The federal government has revealed plans to evacuate “isolated and vulnerable Australians” stuck in the coronavirus-plagued Chinese city of Wuhan and send them to Christmas Island for quarantine.
Prime Minister Scott Morrison made the announcement on Wednesday morning, saying young people, especially infants, and the elderly would be prioritised.
The operation will involve the Australian Medical Assistance Team (AUSMAT) providing medical support to people placed in quarantine, with further support to be deployed if required.
About 600 Australians remain in the Hubei Province and will be flown to Christmas Island if they choose to take up the government’s offer.
“Anyone who under this plan are transported to Christmas Island would be there, we envisage, for up to 14 days, which is the advised period of quarantine for the incubation of this virus,” Mr Morrison explained, adding that the length of stay would be subject to medical advice.
Mr Morrison stressed that the people of Christmas Island would not be inconvenienced or placed at risk.
“We will be ensuring there will be support provided directly to the Christmas Island community completely separate and quarantined from the support that is being provided in the quarantine zone.”
The deadly and rapidly evolving coronavirus, which first broke out at a fish market in Wuhan before spreading to numerous other countries, has so far claimed the lives of more than 130 people and infected over 6,000 globally.
Australia currently has seven confirmed cases of the coronavirus, two in Victoria, four in New South Wales, and one in Queensland.
A Victorian man in his 60s was exposed as the first in the country to have been infected with the virus last Saturday.
Symptoms of the virus include cough, fever and breathing difficulties.

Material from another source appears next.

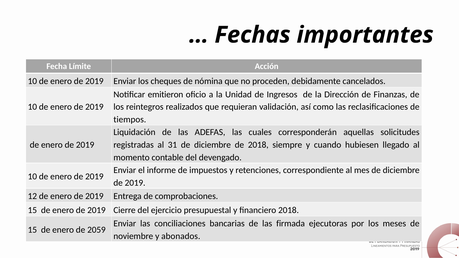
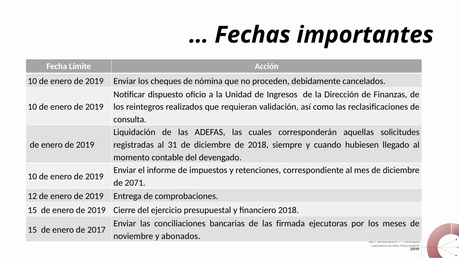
emitieron: emitieron -> dispuesto
tiempos: tiempos -> consulta
2019 at (135, 183): 2019 -> 2071
2059: 2059 -> 2017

Australia’s initial response to the outbreak began by increasing its biosecurity measures at Sydney airport, where three direct flights typically arrive from Wuhan each week, by providing passengers with pamphlets outlining the symptoms of the virus and asking them to self-report if they suspected they had the disease.
At the time, Chief Medical Officer Brendan Murphy assured the public there was no cause for alarm and that the risk to Australia remained relatively low.

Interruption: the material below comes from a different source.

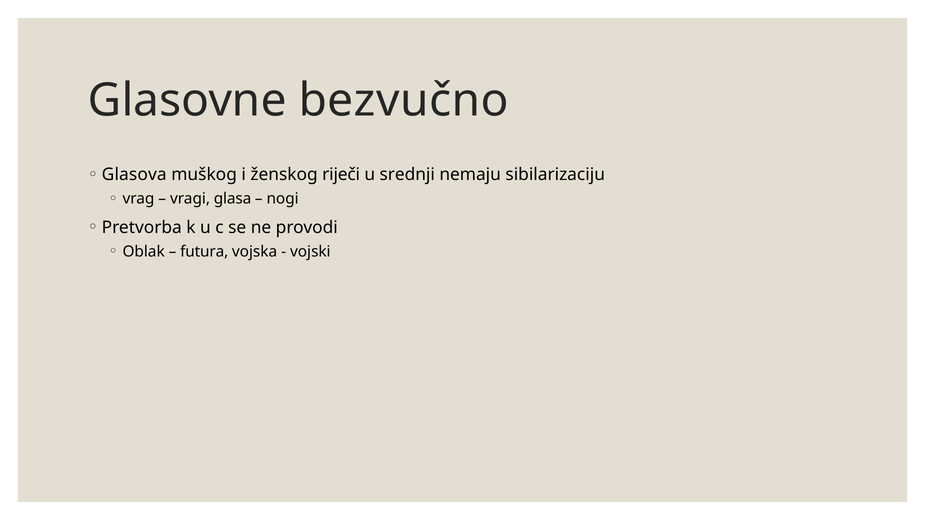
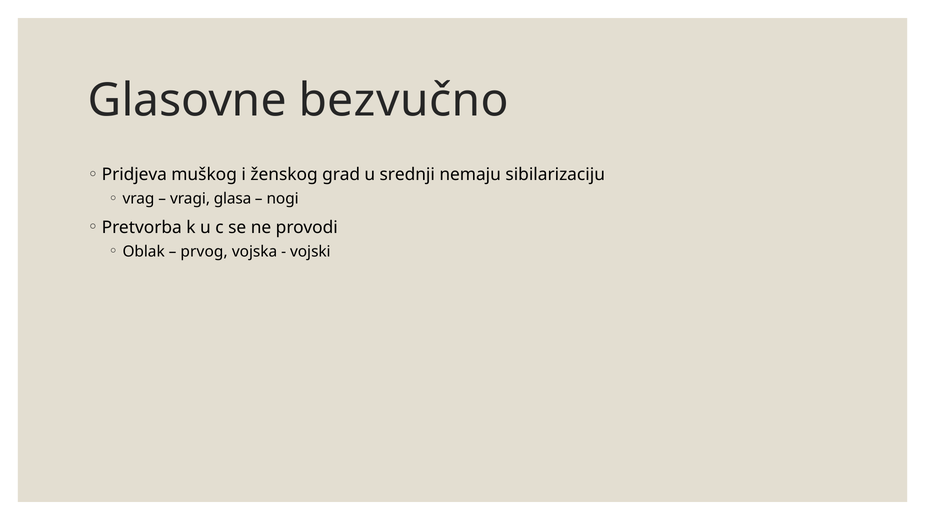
Glasova: Glasova -> Pridjeva
riječi: riječi -> grad
futura: futura -> prvog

But lockdown measures were later enforced on Wuhan to stop the spread of the virus, with all transport suspended.
Evolving local measures over the past week have included one million face masks being distributed by the federal government to GPs in areas where stocks have been depleted by the bushfire response.
As the coronavirus outbreak has swelled, new information and revised medical advice is being delivered daily.
Professor Murphy is now recommending anyone who has travelled in the Hubei Province should self-isolate themselves for 14 days after leaving the region.
It applies to people of all ages, with adults told not to attend work and children instructed to stay away from schools.
Australians are also being asked to self-isolate if they have been in contact with a confirmed case of coronavirus.
Last week, the Australian G overnment Department of Health distributed Information Sheets for frontline health professionals on how to respond to the coronavirus.
Key points include looking out for symptoms of the virus in patients, especially those who have travelled to Wuhan in the past 14 days, and taking action on suspected cases.
Australia’s Chief Nursing and Midwifery Officer, Alison McMillan, an expert in disaster management, has been contributing advice to local health authorities as part of the Australian Health Protection Principal Committee.
Ms McMillan said Australia was well prepared to tackle the coronavirus and manage any spread across the nation’s world-class health system.
“We have great commitment across all of the jurisdictions and collaboration on this and it is important that people follow the advice that is provided to the community to protect them and their families.”
Ms McMillan said there was no cause for alarm and Australians should feel confident in their health system being able to respond to the crisis.
She urged health professionals to examine the Department of Health’s Information Sheets so they are across the latest advice.
“My message to [health professionals] is to keep informed. The information is there available to them and they need to follow the protocols and policies that exist in their organisations and keep abreast of the changes that are happening on a regular basis,” Ms McMillan said.
“I think that we are doing everything possible and everything right to respond to this.”